Estratto del testo.
Non avrebbe certo immaginato questo destino negli anni Settanta, quando gli venne in mente di aprire un negozio di articoli sanitari, piccola impresa da seguire con la moglie Vincenza e pochi collaboratori. Non lo immaginò senz’altro nel giorno della grande festa, il 25 aprile del 1992: quando, felice per i suoi successi, fece il grande passo e aprì un vero emporio sanitario, 450 metri quadri con un grappolo di dipendenti.

È allora che i corvi arrivano infatti a posarsi su di lui e sul suo lavoro. Il primo grande furto lo subisce già in luglio. Poi, negli anni, ne arrivano altri. Nel ’98 c’è il salto di qualità, giusto per chiarire che si tratta di pizzo: viene dato alle fiamme il furgone della sanitaria. Ma nessuno indaga, nessuno lo interroga.

In compenso si fanno vive la banche. Deve rientrare dalla scopertura, chiudere i debiti contratti per rimediare ai furti e all’incendio. Di più. I fornitori ancora gli vendono le merci ma senza più pagamenti agevolati, chissà mai che gli capiti qualcosa e sia difficile recuperare i crediti. Nulla di strano.A Reggio in fondo la ‘ndrangheta non ha mai avuto vita difficile, almeno fino a pochissimi anni fa. Per un investigatore che fa il suo dovere ce ne sono il doppio o il triplo che insabbiano o si voltano dall’altra parte. Tiberio scopre la realtà: di qua un mondo, quello che dovrebbe proteggerlo, vischioso e indolente, di là un avversario di mente e mano fermissime.

Esercizi da svolgere.
A) Indica quante righe dei record riportati sotto contengono la stringa "format". Scrivi soltanto il numero.
B) Continua il brano su Tiberio e la 'ndrangheta, ripartendo subito dopo la sua ultima frase.

Voci estratte.
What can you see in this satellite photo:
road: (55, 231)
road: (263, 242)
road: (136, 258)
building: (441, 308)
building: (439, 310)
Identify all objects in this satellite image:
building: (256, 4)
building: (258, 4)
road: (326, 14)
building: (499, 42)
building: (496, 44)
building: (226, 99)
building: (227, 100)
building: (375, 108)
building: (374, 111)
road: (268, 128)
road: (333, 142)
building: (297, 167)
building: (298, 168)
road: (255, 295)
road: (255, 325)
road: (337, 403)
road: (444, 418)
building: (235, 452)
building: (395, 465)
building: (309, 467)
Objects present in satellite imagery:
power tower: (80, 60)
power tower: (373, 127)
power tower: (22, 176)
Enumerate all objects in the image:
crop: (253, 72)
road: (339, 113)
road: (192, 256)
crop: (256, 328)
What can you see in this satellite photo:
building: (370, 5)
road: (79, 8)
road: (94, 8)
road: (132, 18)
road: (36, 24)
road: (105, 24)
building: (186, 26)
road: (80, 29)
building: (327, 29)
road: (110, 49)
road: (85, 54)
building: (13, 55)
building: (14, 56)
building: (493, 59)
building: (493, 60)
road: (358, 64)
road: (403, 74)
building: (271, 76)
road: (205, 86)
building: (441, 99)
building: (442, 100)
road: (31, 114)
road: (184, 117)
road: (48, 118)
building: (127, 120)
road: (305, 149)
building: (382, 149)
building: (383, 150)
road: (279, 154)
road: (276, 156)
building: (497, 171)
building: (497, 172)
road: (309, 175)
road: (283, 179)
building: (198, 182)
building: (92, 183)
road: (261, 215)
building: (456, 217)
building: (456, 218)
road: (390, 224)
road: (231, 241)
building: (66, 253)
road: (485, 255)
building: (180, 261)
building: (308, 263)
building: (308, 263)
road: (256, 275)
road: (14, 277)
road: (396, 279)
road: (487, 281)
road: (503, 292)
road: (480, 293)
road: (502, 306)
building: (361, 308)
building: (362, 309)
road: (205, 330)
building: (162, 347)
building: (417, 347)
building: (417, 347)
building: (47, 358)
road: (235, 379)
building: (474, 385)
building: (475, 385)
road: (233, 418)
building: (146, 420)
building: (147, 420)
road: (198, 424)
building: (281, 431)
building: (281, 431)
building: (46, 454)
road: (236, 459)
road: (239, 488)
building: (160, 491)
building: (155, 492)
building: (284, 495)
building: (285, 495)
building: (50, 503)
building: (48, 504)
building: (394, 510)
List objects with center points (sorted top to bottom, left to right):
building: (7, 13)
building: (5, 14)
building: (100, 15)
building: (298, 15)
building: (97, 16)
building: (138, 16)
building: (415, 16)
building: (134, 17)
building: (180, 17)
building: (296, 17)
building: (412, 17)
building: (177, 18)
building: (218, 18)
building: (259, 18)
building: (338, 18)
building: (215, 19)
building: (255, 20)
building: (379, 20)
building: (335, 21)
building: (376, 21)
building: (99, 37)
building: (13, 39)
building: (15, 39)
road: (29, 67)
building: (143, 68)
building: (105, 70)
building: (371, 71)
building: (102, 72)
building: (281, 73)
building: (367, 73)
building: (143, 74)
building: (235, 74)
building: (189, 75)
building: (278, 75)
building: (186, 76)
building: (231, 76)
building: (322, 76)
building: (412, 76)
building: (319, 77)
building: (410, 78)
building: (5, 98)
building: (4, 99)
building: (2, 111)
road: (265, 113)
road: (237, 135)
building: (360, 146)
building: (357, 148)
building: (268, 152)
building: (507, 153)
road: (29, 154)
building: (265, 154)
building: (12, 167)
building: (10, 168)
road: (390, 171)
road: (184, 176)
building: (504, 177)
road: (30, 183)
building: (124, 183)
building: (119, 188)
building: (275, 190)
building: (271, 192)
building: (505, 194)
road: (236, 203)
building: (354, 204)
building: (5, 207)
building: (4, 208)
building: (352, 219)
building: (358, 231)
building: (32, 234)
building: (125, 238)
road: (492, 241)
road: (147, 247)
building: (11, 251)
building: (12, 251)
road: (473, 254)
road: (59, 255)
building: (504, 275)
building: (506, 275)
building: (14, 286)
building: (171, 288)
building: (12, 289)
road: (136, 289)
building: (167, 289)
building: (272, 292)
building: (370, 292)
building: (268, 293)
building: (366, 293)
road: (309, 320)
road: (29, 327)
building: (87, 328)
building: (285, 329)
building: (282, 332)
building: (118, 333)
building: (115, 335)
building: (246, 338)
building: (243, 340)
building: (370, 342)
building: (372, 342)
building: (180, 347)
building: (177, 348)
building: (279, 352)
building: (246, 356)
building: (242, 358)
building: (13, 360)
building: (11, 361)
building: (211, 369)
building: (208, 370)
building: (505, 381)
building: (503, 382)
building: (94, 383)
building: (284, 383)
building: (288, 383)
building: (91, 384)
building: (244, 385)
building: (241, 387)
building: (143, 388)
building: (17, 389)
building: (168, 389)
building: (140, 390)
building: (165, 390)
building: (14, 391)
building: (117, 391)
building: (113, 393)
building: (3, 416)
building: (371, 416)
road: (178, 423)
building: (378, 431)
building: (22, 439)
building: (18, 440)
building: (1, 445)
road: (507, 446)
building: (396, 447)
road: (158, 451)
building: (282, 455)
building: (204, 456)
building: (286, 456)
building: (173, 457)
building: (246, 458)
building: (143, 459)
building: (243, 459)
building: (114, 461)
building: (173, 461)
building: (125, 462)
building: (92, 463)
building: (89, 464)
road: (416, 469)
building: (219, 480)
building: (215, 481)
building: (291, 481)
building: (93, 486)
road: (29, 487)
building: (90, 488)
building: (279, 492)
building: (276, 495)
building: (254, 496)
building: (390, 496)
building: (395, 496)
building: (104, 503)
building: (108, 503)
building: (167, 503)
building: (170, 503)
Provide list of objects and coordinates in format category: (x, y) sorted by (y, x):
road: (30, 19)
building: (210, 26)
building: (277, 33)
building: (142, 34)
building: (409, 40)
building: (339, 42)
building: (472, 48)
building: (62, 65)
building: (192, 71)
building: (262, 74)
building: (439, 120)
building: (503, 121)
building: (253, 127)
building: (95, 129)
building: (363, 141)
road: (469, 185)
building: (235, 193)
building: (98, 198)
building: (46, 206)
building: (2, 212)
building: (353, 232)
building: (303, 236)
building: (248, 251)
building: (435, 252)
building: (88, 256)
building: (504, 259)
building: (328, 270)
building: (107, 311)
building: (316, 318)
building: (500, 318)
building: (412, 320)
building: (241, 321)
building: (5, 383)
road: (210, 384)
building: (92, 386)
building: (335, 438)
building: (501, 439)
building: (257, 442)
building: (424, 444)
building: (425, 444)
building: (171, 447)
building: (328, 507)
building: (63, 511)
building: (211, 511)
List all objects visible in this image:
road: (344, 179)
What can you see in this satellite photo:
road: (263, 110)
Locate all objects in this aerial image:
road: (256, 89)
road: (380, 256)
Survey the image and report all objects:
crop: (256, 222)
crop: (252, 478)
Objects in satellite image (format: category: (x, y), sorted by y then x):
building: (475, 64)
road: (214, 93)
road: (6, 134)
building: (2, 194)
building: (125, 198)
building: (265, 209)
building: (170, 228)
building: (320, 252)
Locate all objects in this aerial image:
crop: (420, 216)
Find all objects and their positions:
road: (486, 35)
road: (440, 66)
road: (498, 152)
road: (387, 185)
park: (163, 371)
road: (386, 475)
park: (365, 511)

Risposte agli esercizi.
A) 2

B)
Così nel 2003 arriva la bomba che devasta l’emporio S.Elia. E un altro incendio doloso arriva nel 2005. Le vicissitudini giudiziarie e amministrative sono troppo intricate per raccontarle. Ma certo colpisce questa passerella di ministri che a Roma invitano a credere nello Stato, a ribellarsi ai clan perché ognuno deve fare il suo dovere, e lui che scopre solo casualmente in questura che esiste una legge che gli consente di chiedere il risarcimento del danno subito, perché quelli che ne raccolgono le denunce e lo sentono disperarsi mica lo avvertono dei suoi diritti. Colpiscono i ritardi infiniti della prefettura, quella pratica che non si smuove mai, fino a strangolarlo, perché lo Stato ha cento modi per farti inginocchiare davanti alla violenza mafiosa. Fino alla scelta obbligata e dolorosa di andare lui fuori legge, di non pagare più i contributi ai suoi dipendenti pur di non metterli sulla strada in una Calabria dove la disoccupazione tocca cifre da capogiro. Deve intervenire Libera perché quel risarcimento inizi finalmente a essere onorato.

Non una ma più volte l’associazione manda proprie delegazioni a Reggio e interviene su Roma per difendere l’imprenditore che non si è arreso. Ma parallelamente è uno stillicidio di episodi che portano tutti il segno della solitudine e della paura. Pignoramenti, lettere minatorie, un altro incendio della sanitaria. Perfino il processo che porta in carcere gli aguzzini è una parziale sconfitta. Non viene riconosciuta l’estorsione, infatti, con le conseguenze devastanti che questo ha per i suoi diritti. È il febbraio del 2010.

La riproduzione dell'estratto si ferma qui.